Comment 4 Martin Perina 2014-11-03 13:14:19 UTC
Currently ALERT audit log messages with the same type and hostname are stored into database only once. If there already exist an alert of the same type for the same host, the alert is not saved into db and it's ignored.

To solve this situation we propose adding boolean attribute "repeatable" to AuditLog class, so developer can specify if multiple alerts of the same type for the same host will be stored to database. By default "repeatable" will be set to false in order not to break backward compatibility.

Comment 5 Antonin Pagac 2015-04-29 12:33:26 UTC
Build 3.6.0-1

After first disconnect of a host I can see the message in UI:

2015-Apr-29, 14:06 Host host1 became Non Responsive and was not restarted due to disabled fencing in the Cluster Fencing Policy.

and in engine.log:

2015-04-29 14:06:09,436 WARN  [org.ovirt.engine.core.dal.dbbroker.auditloghandling.AuditLogDirector] (org.ovirt.thread.pool-8-thread-46) [] Correlation ID: null, Call Stack: null, Custom Event ID: -1, Message: Host host1 became Non Responsive and was not restarted due to disabled fencing in the Cluster Fencing Policy.

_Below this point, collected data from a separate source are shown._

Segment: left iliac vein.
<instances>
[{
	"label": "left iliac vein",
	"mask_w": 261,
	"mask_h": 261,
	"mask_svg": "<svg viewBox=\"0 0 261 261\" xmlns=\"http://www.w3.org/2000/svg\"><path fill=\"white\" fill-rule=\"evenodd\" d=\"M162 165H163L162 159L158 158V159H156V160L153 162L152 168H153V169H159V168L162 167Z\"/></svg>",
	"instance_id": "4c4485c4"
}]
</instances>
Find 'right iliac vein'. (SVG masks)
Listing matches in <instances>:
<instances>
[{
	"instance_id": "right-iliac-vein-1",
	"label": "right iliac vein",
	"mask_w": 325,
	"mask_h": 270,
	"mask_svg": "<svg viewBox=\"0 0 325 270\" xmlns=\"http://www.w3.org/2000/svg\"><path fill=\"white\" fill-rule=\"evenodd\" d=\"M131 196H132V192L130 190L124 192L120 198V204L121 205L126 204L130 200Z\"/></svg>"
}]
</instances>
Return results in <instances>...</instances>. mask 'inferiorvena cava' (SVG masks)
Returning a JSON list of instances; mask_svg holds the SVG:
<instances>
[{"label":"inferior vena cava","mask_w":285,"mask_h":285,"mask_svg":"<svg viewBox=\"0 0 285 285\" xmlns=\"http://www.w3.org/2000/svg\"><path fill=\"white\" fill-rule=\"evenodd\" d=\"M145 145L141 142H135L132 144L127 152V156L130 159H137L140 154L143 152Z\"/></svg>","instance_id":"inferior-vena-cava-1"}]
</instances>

However, on the second disconnect I can see only these messages in UI:

2015-Apr-29, 14:09 Host host1 is not responding. It will stay in Connecting state for a grace period of 60 seconds and after that an attempt to fence the host will be issued.
2015-Apr-29, 14:10 Host host1 is non responsive.

but in the engine.log:

2015-04-29 14:10:29,720 WARN  [org.ovirt.engine.core.dal.dbbroker.auditloghandling.AuditLogDirector] (org.ovirt.thread.pool-8-thread-30) [] Correlation ID: null, Call Stack: null, Custom Event ID: -1, Message: Host host1 became Non Responsive and was not restarted due to disabled fencing in the Cluster Fencing Policy.


Is this expected behaviour? Should the repeated message be seen only in the engine.log and not in UI? Martin, can you please advise?

Comment 6 Martin Perina 2015-05-11 15:29:37 UTC
Hmm, you are right, it doesn't work again even on oVirt master. I will investigate why, because it definitely worked in November

Comment 7 Oved Ourfali 2015-06-08 08:04:06 UTC
(In reply to Martin Perina from comment #6)
> Hmm, you are right, it doesn't work again even on oVirt master. I will
> investigate why, because it definitely worked in November

Was this addressed?

Comment 8 Martin Perina 2015-06-08 08:14:09 UTC
Sorry, I moved it to MODIFIED by mistake, should be ASSIGNED.

It worked in Novemeber when posted, but it doesn't work now, something has changed in audit log events handling, I will investigate.